## Textauszug
Glossar‎ > ‎

Trotzkis defensive Rede im Petrograder Sowjet

In der Sitzung des Petrograder Rates vom 18./31. Oktober 1917 erklärte Trotzki aus Anlass der Mitteilungen der bürgerlichen Presse über eine bevorstehende Aktion, dass weder die Bolschewiki noch der Petrograder Rat einen Aufstand für die nächsten Tage vorbereiten oder irgendwelche bewaffneten Aktionen angesetzt haben, sie werden es aber nicht gestatten, dass die revolutionäre Garnison aus Petrograd entfernt wird, und bei dem ersten Versuch der Konterrevolution, den Rätekongress zu sprengen, wird das ganze revolutionäre Russland mit einer energischen Gegenaktion antworten, die rücksichtslos sein wird und die wir bis zu Ende durchführen werden. Kamenew, der nach ihm das Wort ergriff, erklärte, dass er jedes Wort Trotzkis unterschreibe („Rabotschij Putj, Nr. 40 und 41 vom 19. Oktober/1. November und 20. Oktober/2. November 1917). In der Sitzung des ZK vom 20 Oktober/2. November teilte Trotzki mit, dass seine Erklärung erzwungen wurde durch die Drohung Kamenews, in der Sitzung des Rates eine Resolution gegen die Aktion einzubringen („Protokolle der Sitzungen des ZK der SDAPR", „Proletarskaja Rewoluzija", Nr. 10 [69], 1927). [Lenin, Sämtliche Werke, Band 21, Anm. 156]

In den letzten Tagen vor dem Aufstand hat die gesamte antibolschewistische Presse die Frage nach dem Aufruhr der Bolschewiki hochgepuscht. Unsere Partei versuchte, die Wachsamkeit des Feindes zu beruhigen, indem sie auf die Absurdität solcher Aussagen hinwies. Die von L. D. Trotzki bei dieser Sitzung gemachte Aussage spielte eine Rolle bei der allgemeinen „militärisch-politischen Täuschung" der Bourgeoisie und der Kompromissler (über die Taktik der militärischen Täuschung in jenen Tagen siehe das Kapitel „Bewaffneter Aufstand und sowjetische Legalität" in der Einleitung von L. D. Trotzki zum vorliegenden Band).

Es ist interessant festzustellen, dass andere Vertreter unserer Partei auch auf die Erklärung von L. D. Trotzki in dieser Sitzung verwiesen haben. So erschien zum Beispiel im „Rabotschij Putj" vom 20. Oktober der folgende Brief des Genossen Lunatscharski:

An die Redaktion von Rabotschij Putj."

## Aufgabenstellung
Gib den Abschnitt des Textauszugs wörtlich wieder, der mit „In den letzten“ beginnt und sich bis einschließlich „zum vorliegenden Band).“ erstreckt.

## Datenauszug
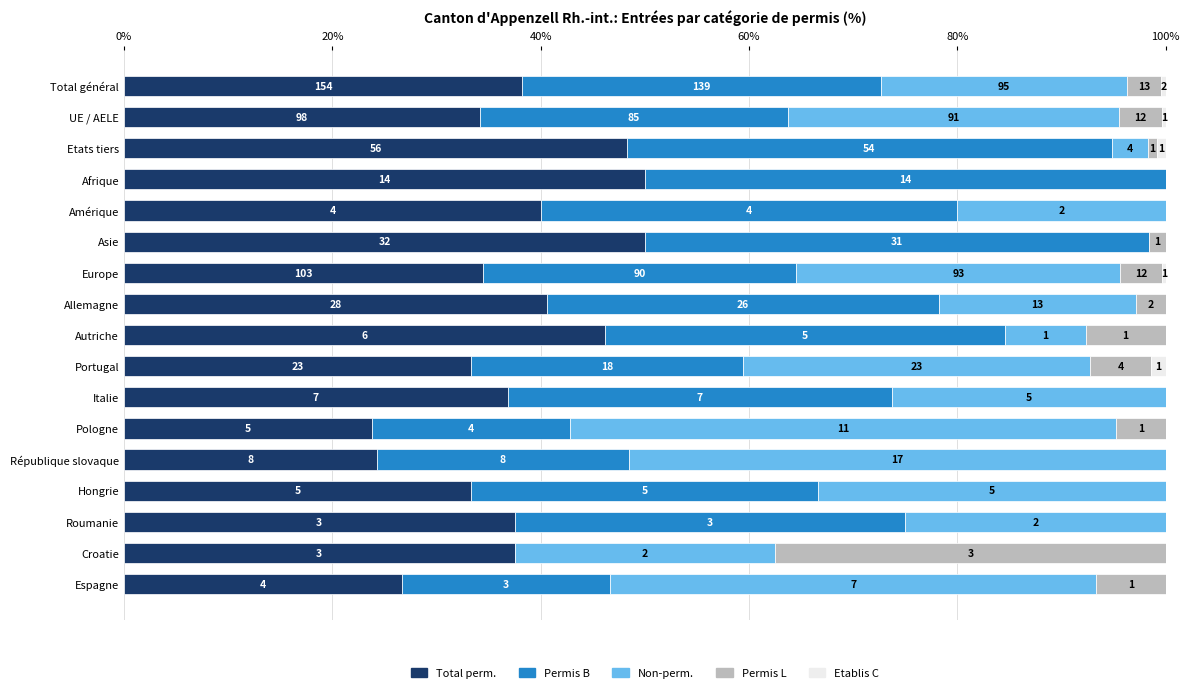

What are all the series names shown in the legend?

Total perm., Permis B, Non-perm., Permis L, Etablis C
--
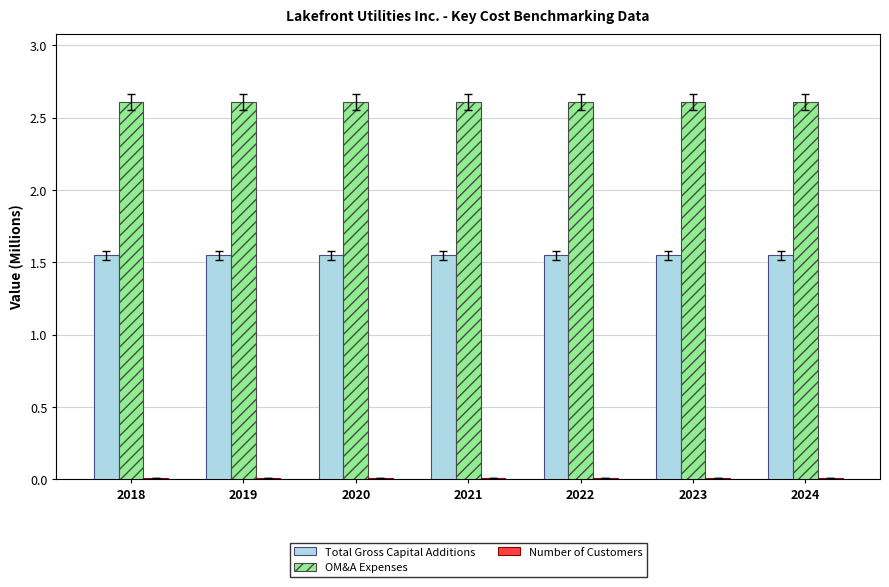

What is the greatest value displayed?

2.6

## Lösung
In den letzten Tagen vor dem Aufstand hat die gesamte antibolschewistische Presse die Frage nach dem Aufruhr der Bolschewiki hochgepuscht. Unsere Partei versuchte, die Wachsamkeit des Feindes zu beruhigen, indem sie auf die Absurdität solcher Aussagen hinwies. Die von L. D. Trotzki bei dieser Sitzung gemachte Aussage spielte eine Rolle bei der allgemeinen „militärisch-politischen Täuschung" der Bourgeoisie und der Kompromissler (über die Taktik der militärischen Täuschung in jenen Tagen siehe das Kapitel „Bewaffneter Aufstand und sowjetische Legalität" in der Einleitung von L. D. Trotzki zum vorliegenden Band).